Prime Minister Manmohan Singh has taken everyone by surprise. Suddenly, he seems to have shifted from his perpetual 'silent mode' to 'animal spirits mode'. In a bid to end the policy logjam, a few policy initiatives were announced back to back over the last few days. First, a cut in diesel subsidies was announced. Next day, the door was opened up for foreign investment in multi-brand retail and aviation. The Finance Minister has proposed a National Investment Board to speed up clearances on large infrastructure projects.
The news media is abuzz with reports cheering the so-called 'bold' reforms. Even the stock markets have given a thumbs-up to the initiatives. The BSE-Sensex is at its one-year high already. With so much hoopla over the announcements, it is important to consider how big an impact they could have on the economy. And in doing so, to figure if the ongoing celebration is really worth it.
Let us start with the most basic question. Will the recent policy reforms revive investments in the economy? To a certain extent, investments will certainly get a boost. But these are certainly not the reforms that could be game-changers for India.
For instance, data from the Centre for Monitoring Indian Economy (CMIE) suggests that projects worth Rs 1.8 trillion were shelved during April-August 2012. This was in addition to projects worth Rs 4.5 trillion shelved in the fiscal year 2011-12. The reason for shelving of more than half of these projects was because of the inability of the promoters to acquire land.
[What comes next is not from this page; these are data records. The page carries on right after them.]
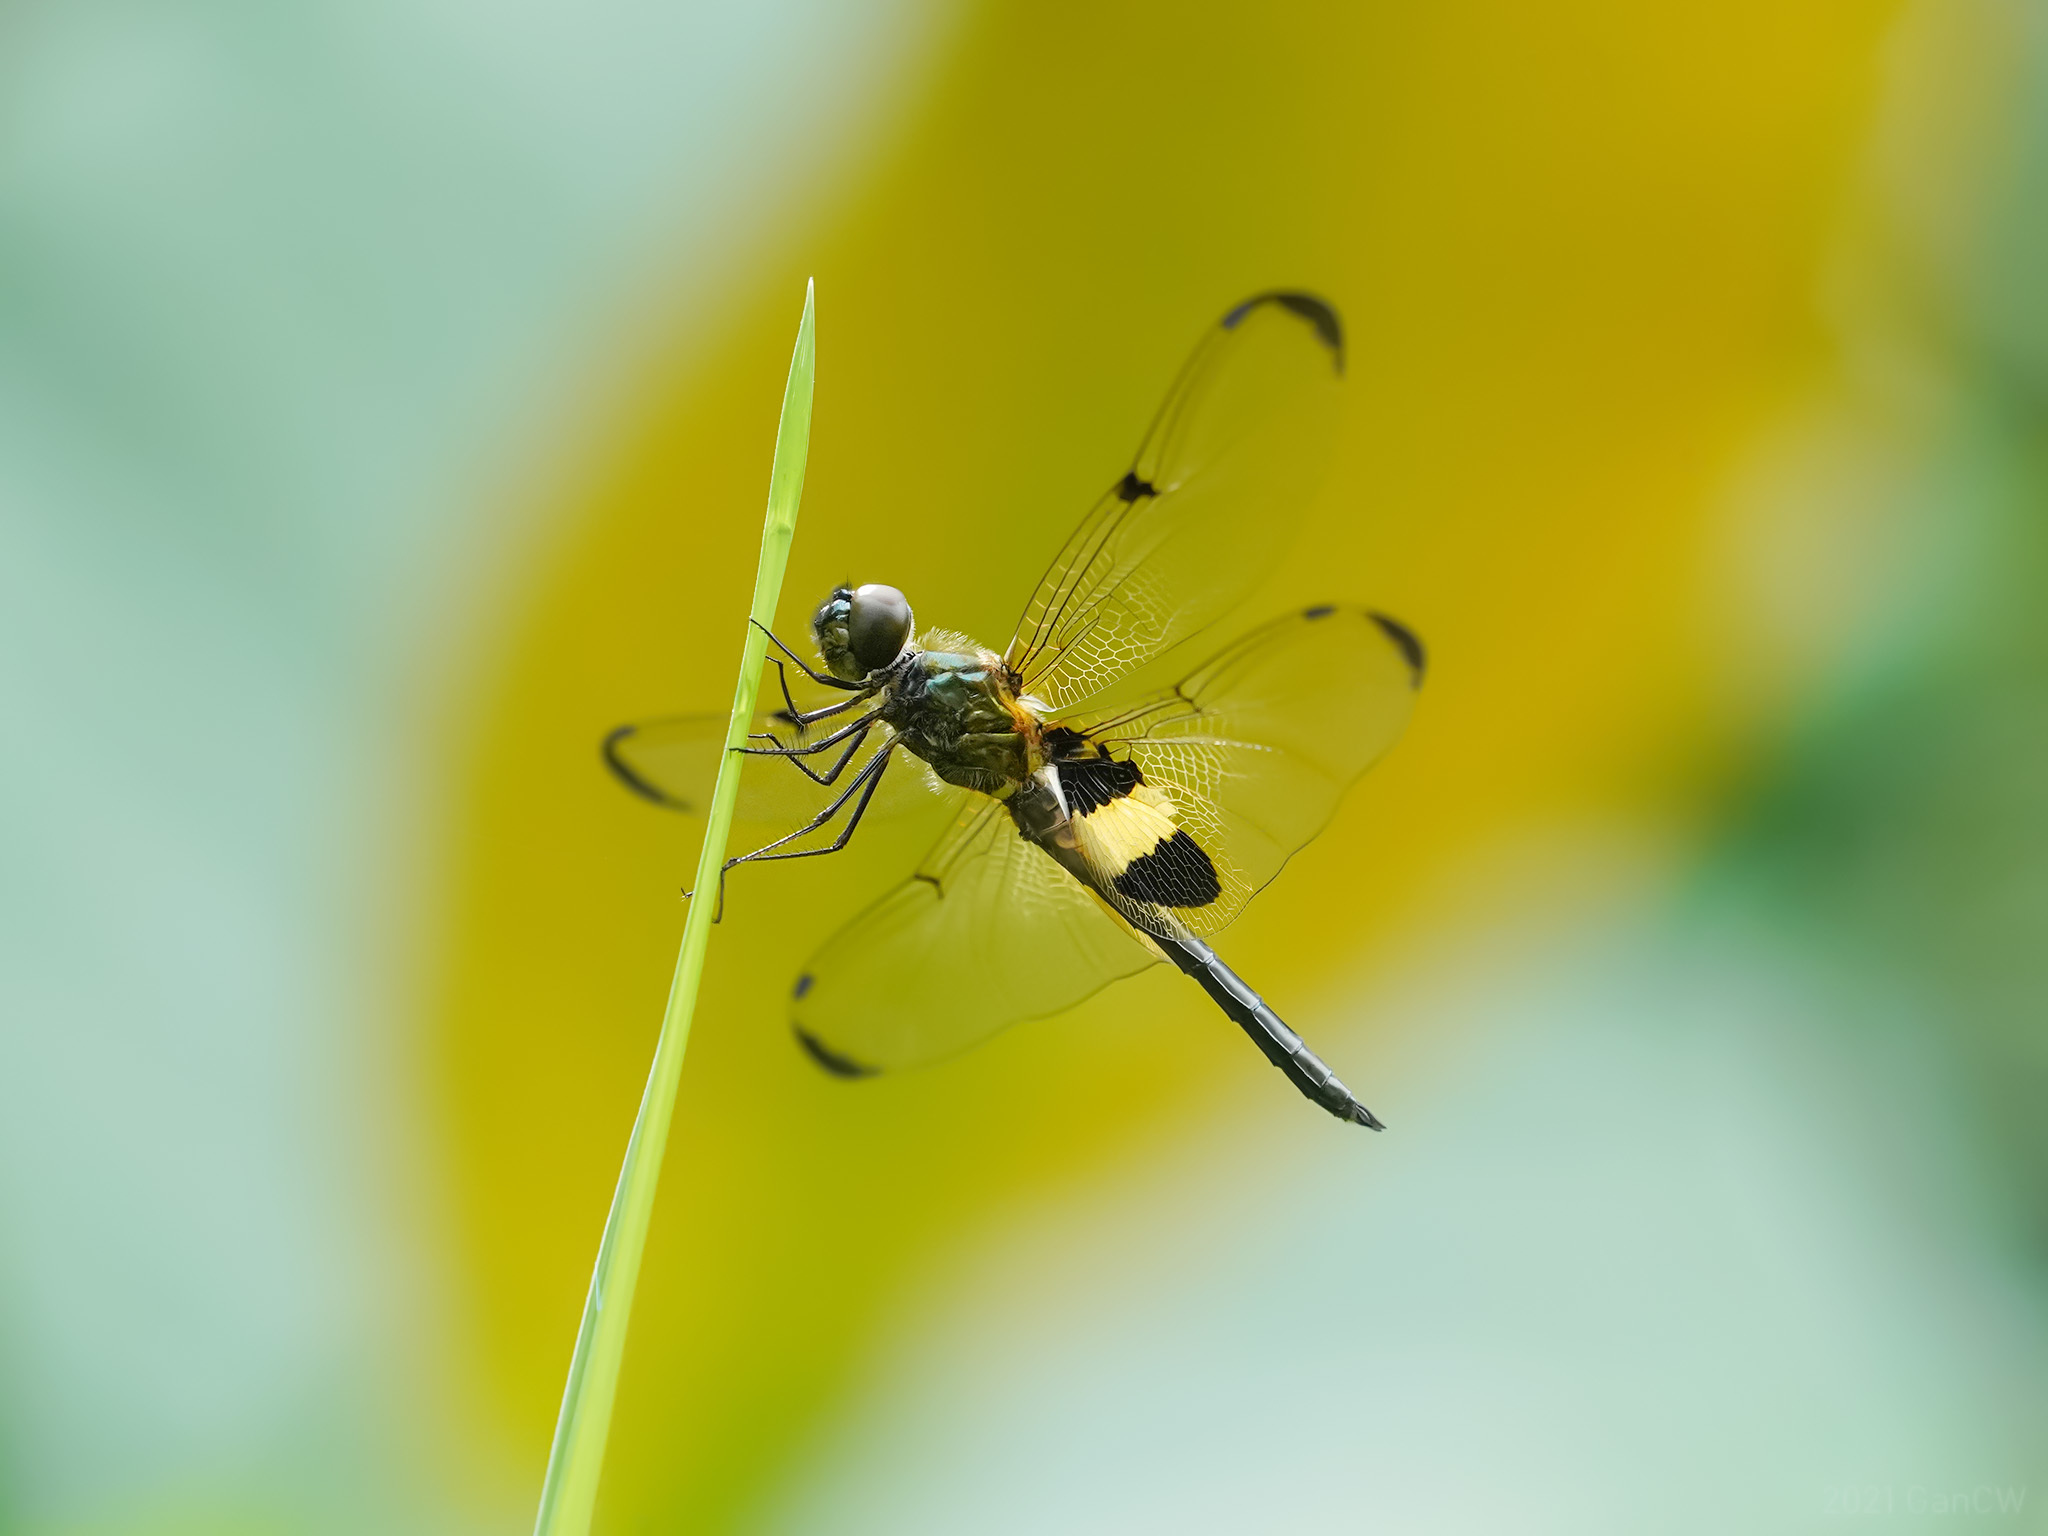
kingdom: Animalia
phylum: Arthropoda
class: Insecta
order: Odonata
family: Libellulidae
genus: Rhyothemis
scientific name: Rhyothemis phyllis
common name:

This is clear hint where the real big reforms ought to be happening.
Secondly, it will take a while before new investment proposals could match the boom years of 2004 to 2008. The main reason for the investment boom during this period was on account of cheap access to natural resources including land, coal, iron ore and bauxite. A similar scenario doesn't exist anymore.
In the opinion of Mr Mahesh Vyas (MD & CEO of CMIE), the Prime Minister's recent attempts to revive the investment climate in the country could take the proportion of investments in GDP to about 37% from the current 35.5% level.
If the impact of the new reforms is not going to be very significant, what is the reason for the sudden excitement? The answer is that the government has failed to initiate any meaningful policy reform in last several years. As such, the expectations have been abysmally low. It is only in contrast with the very poor expectations that the recent initiatives seem bold. The real game-changers for India would be progressive reforms related to land ownership and acquisition as well as labour laws. We would like to see if the Prime Minister takes up these issues with equal enthusiasm.